Perhaps this says something about the Persian community in the diaspora. As immigrants who left around the time of the 1979 Islamic Revolution and over the following few years, Iranians not only brought new talent and enthusiasm to the countries they settled in, they knew how to make themselves indispensable to industries, how to integrate, and how to contribute to already-existing communities.
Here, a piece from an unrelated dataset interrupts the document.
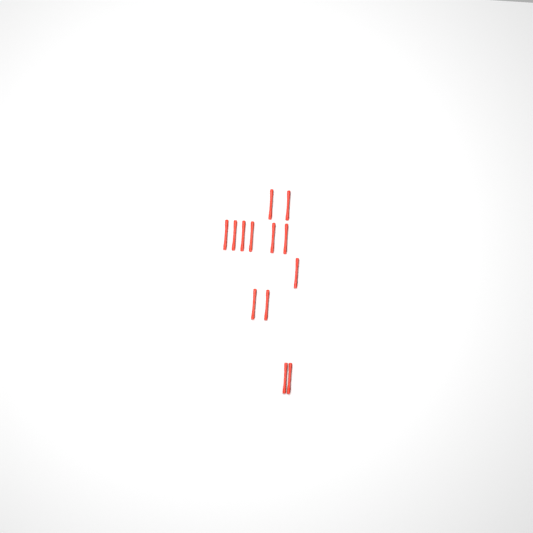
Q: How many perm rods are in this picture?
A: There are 13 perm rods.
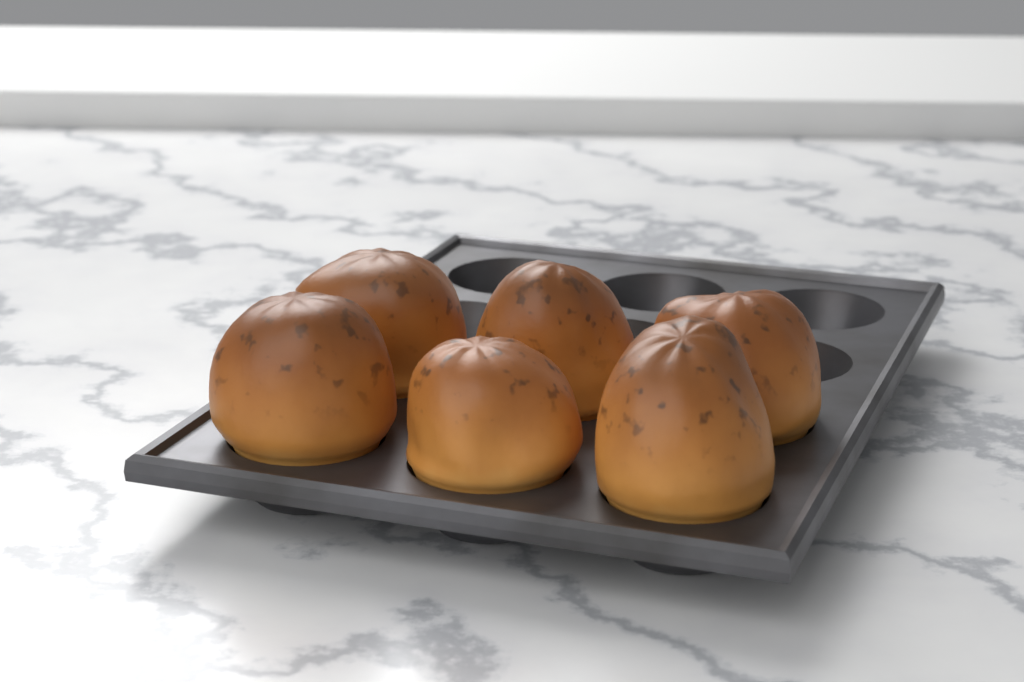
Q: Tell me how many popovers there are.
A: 6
But with the Trump administration’s hostilities to immigration and certain communities in the US, and with a trend for insularity taking hold in several countries in Europe and elsewhere, many Iranians have felt moved to demonstrate just how substantially they contribute to their society, and to business and culture.
It was out of this need for Iranian-Americans, and Iranian-American women in particular, to join together as a community and share information, knowledge, contacts and experiences that Nasiri set up Persian Women in Tech. She began organizing monthly meet-ups, and it has grown so successfully that companies are now eager to host or sponsor events, post jobs for them on social media, and recruit at events. Many CEOs are eager to be connected with women they can mentor because they are at a point in their careers where they want to give back.
Earlier this year, Nasiri began expanding to other cities, and there are now PWIT chapters in San Jose, Los Angeles, Boston, Washington DC, and London. Toronto and New York are next. Most of these events are organized on a volunteer basis, and plans for collaborations with other groups are welcome.
Most of those working in this eclectic industry can agree on one thing: There is not one problem in the world that cannot be solved with technology. Whether it is for streamlining communication, connecting people, increasing awareness, preventing crime, improving health, or any other social problem, technology is the solution. And PWIT will undoubtedly be part of this, continuing to expand, and — crucially — ensuring that women are not only controlling the narrative, but playing a key role in writing the script.